Меня возмущало, что она так легко приняла мое вероломство по отношению к Пегги, всосала его в себя, как паразит, и уже ее мысли, все ее заветные помыслы не обо мне, а о ферме. В отместку я так же легко отнесся к разговору о ее смерти.
— Мне немного осталось, Джой!
Она сказала это тихим, изменившимся, полным значения голосом, подняв ко мне лицо, так что открылась белая, слабая шея; казалось, что-то тяжелое навалилось на нее спереди и не дает встать с дивана. У меня подкатило к горлу, будто я застиг родителей в момент совокупления. Хотелось убежать, но какая-то ниточка — вежливость отчужденности, детская привычка ждать, когда отпустят, — удерживала меня на месте, за двойным заслоном дождя и фотографий, между темнотой кухни и вспышками гаснущих в камине углей.
Мать метнула на меня быстрый взгляд. И мгновенно замкнувшись в себе, что не раз помогало ей сохранять между нами должную дистанцию поколений, выпрямилась и сказала:
— Наверно, с непривычки устал после такого рабочего дня?
Я ответил:
— Спина ноет, но это даже приятно.
Она сказала:
— Веки у тебя припухли, как бывало во время цветения златоцвета. Я думала, живя у моря, ты от этого излечился.
Я сказал:
— Жаль, я так мало успел. Позволила бы ты, я бы завтра до отъезда мог скосить еще и маленькое поле.
Она спросила:
— А вы когда поедете?
— Часа в три-четыре, не позже. В понедельник мне с утра на работу, а Ричарду в школу.
Она вздохнула.
— Там видно будет. А теперь ступай: Пегги, наверно, заждалась.
— Хочешь, иди в ванную первая.
— Нет, ты иди.
— Приятных сновидений.
— Приятных сновидений.
На лестнице дождь звучал по-другому, а вверху, на площадке, казалось, будто он попался в ловушку и теперь барабанит по стеклу не снаружи, а внутри и вдобавок роется в старых журналах на подоконнике, до которых никто не дотрагивался после смерти отца. Мерное дыхание Ричарда дало сбой, и я постоял у его двери, прислушиваясь, не проснулся ли он. Осторожно, нерешительно я вошел в нашу спальню. Тьма, окутанная дождем, казалась непроницаемой, только в зеркале над отцовским бюро мерцал белесоватый овальный облик. Боясь разбудить Пегги, я не стал искать свою пижаму, а полез под одеяло в нижнем белье. Мне показалось, что я провалился в гигантскую яму. Моей ноге пришлось описать широкую дугу, чтобы дотронуться до прохладного тела Пегги. Она лежала на спине. Окно с моей стороны было опущено не донизу, и узкая призма ночного воздуха усиливала шелест дождя, разворачивала его звуковой радугой. Холодные брызги секли мне лицо, руку, лежавшую на подушке, голую грудь. Я чихнул. Вся труха, вся цветочная пыльца, все, чего я наглотался за этот трудовой день, скопилось у меня под переносицей. Я чихнул еще раз.

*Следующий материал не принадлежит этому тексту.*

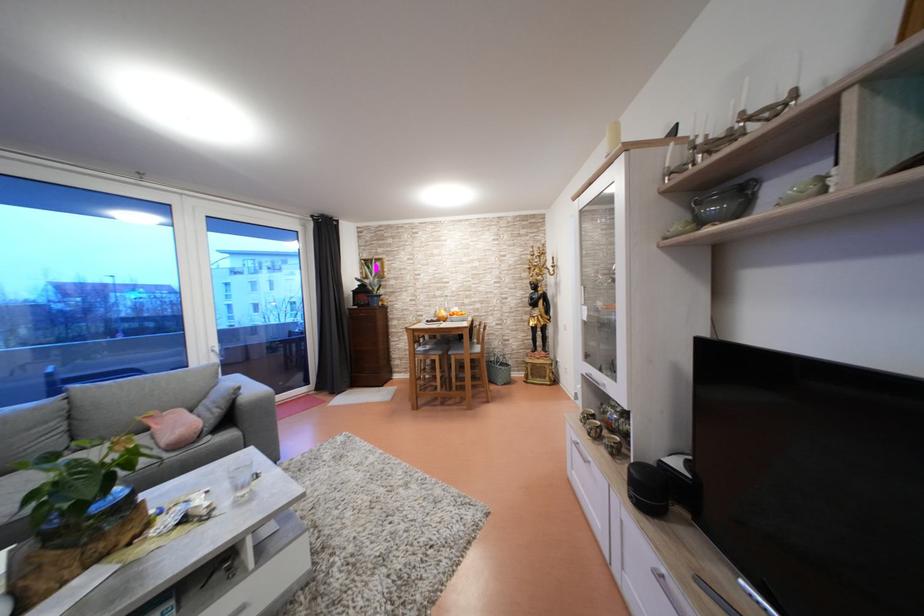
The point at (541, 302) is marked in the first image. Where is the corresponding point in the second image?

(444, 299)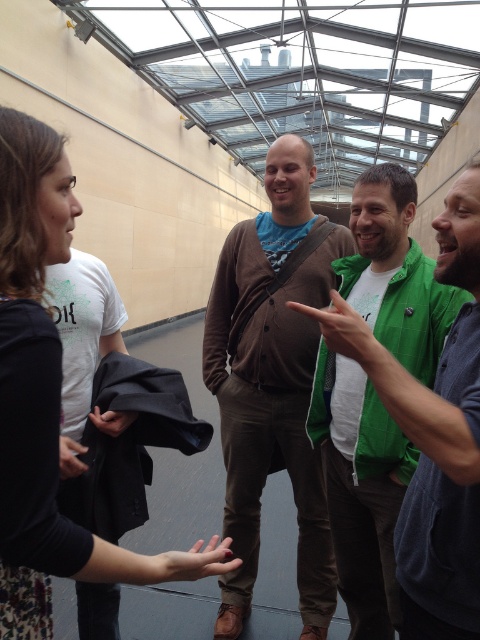
Question: Considering the real-world distances, which object is farthest from the green fabric jacket at center?

Choices:
 (A) smooth skin hand at center
 (B) brown cardigan at center
 (C) black fabric at center

Answer: (C)

Question: Estimate the real-world distances between objects in this image. Which object is farther from the smooth skin hand at center?

Choices:
 (A) black fabric at center
 (B) green fabric jacket at center

Answer: (B)

Question: Does smooth skin hand at center have a lesser width compared to black fabric at center?

Choices:
 (A) no
 (B) yes

Answer: (A)

Question: Based on their relative distances, which object is farther from the smooth skin hand at center?

Choices:
 (A) black fabric at center
 (B) floral dress at left
 (C) black fabric at lower left

Answer: (A)

Question: Does green mesh glove at center appear over black fabric at center?

Choices:
 (A) no
 (B) yes

Answer: (B)

Question: Does black fabric at lower left appear over black fabric at center?

Choices:
 (A) no
 (B) yes

Answer: (A)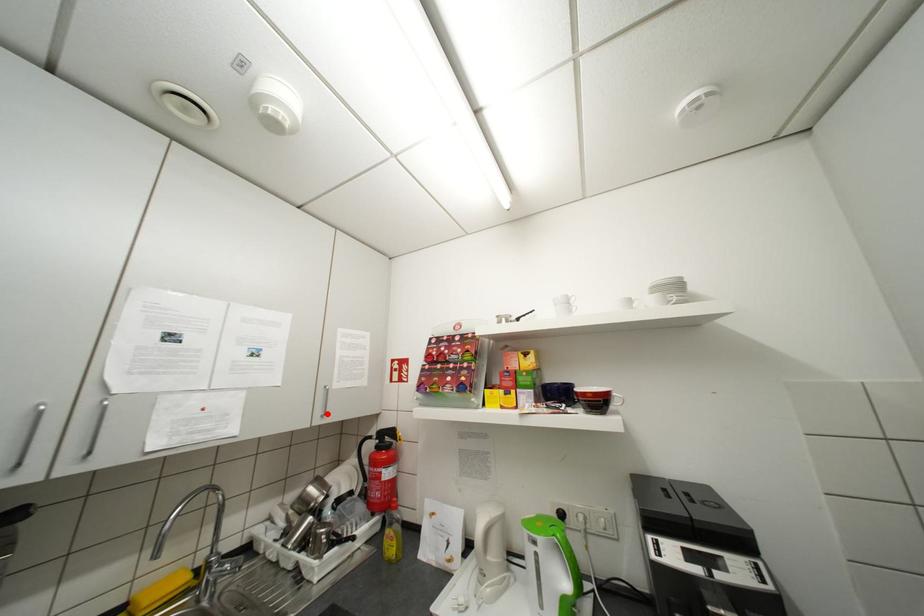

— О господи, — сказала Пегги.
— Ты оставила открытым окно, от этого… — Я опять чихнул. — …сквозняк. Можно, я закрою?
— Нет.
— Ладно. Убивай меня. — Я напрягся всем телом, готовясь чихнуть снова, но в эту минуту рука Пегги захлестнулась вокруг меня тугим объятием побеждающего в схватке борца; и эта мелочь, тяжесть ее руки у меня на груди мгновенно изменила мое самочувствие и вернула мне ясность ощущений.
— Какая чувствительность. — Тон был сухой. — Тебе бы вовсе не покидать материнской утробы.

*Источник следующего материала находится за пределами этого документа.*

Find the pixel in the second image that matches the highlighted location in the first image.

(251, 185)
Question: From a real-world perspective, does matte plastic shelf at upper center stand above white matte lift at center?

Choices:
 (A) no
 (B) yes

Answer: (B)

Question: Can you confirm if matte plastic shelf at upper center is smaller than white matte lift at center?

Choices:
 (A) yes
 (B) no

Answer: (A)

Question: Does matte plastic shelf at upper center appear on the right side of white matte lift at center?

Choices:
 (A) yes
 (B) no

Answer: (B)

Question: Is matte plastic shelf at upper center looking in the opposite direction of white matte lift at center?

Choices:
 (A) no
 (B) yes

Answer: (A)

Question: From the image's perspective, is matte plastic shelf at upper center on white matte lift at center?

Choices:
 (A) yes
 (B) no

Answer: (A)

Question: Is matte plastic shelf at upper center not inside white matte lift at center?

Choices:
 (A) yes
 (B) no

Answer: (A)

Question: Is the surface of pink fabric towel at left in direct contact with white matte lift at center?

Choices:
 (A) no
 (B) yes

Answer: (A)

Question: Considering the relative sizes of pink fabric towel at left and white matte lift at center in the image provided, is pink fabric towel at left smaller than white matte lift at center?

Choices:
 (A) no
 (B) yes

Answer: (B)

— А что, там было очень уютно. Всегда ровная комнатная температура. — Она молчала, и я спросил: — Ты слушала наш разговор?

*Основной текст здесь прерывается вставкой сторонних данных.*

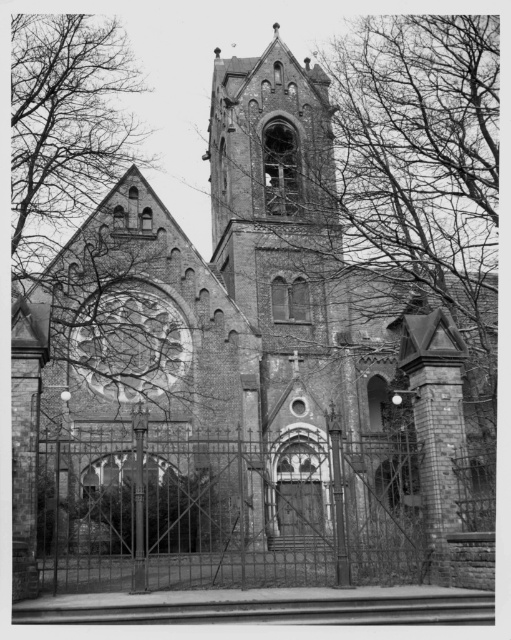
You are standing in front of the Gothic church and notice a point marked at coordinates (285, 515). What object is located at that point?

The iron gate at center is located at point (285, 515).

You are standing in front of the Gothic church and want to enter through the entrance. Which object, the iron gate at center or the bare branches at upper left, is closer to the main entrance of the church?

The iron gate at center is closer to the main entrance of the church because it is positioned to the right of the bare branches at upper left, indicating its placement near the entrance area.

You are standing in front of the Gothic church and want to enter through the entrance. Where is the entrance located relative to the iron gate at center?

The entrance is at the iron gate at center, which is located at point coordinates of (285, 515).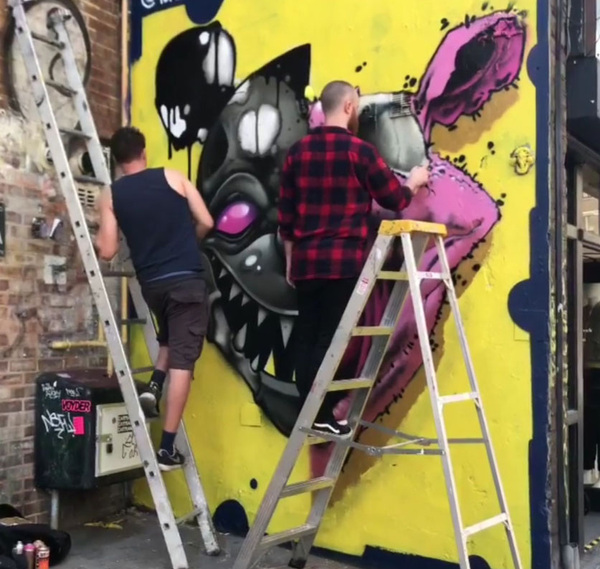
Locate an element on the screen. This screenshot has width=600, height=569. hinge is located at coordinates (373, 448), (425, 439).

— Отсюда не много услышишь. Разбирали меня по косточкам?
— Как тебе не стыдно.
— Я знаю, вы считаете меня дурой. Ну и пусть. Я уже успокоилась.
— Тем лучше. Только держи меня так, не отпускай.
— Ноги у тебя как лед. О чем же вы все-таки говорили?
— Все больше о ферме. О том, можно ли косить в воскресенье. А ты как себя чувствуешь?
— Неважно. Соревнуюсь с дождем.
— Бедненькая моя. Ребенка тебе нужно.
— У меня уже один есть. Если считать Ричарда, даже двое.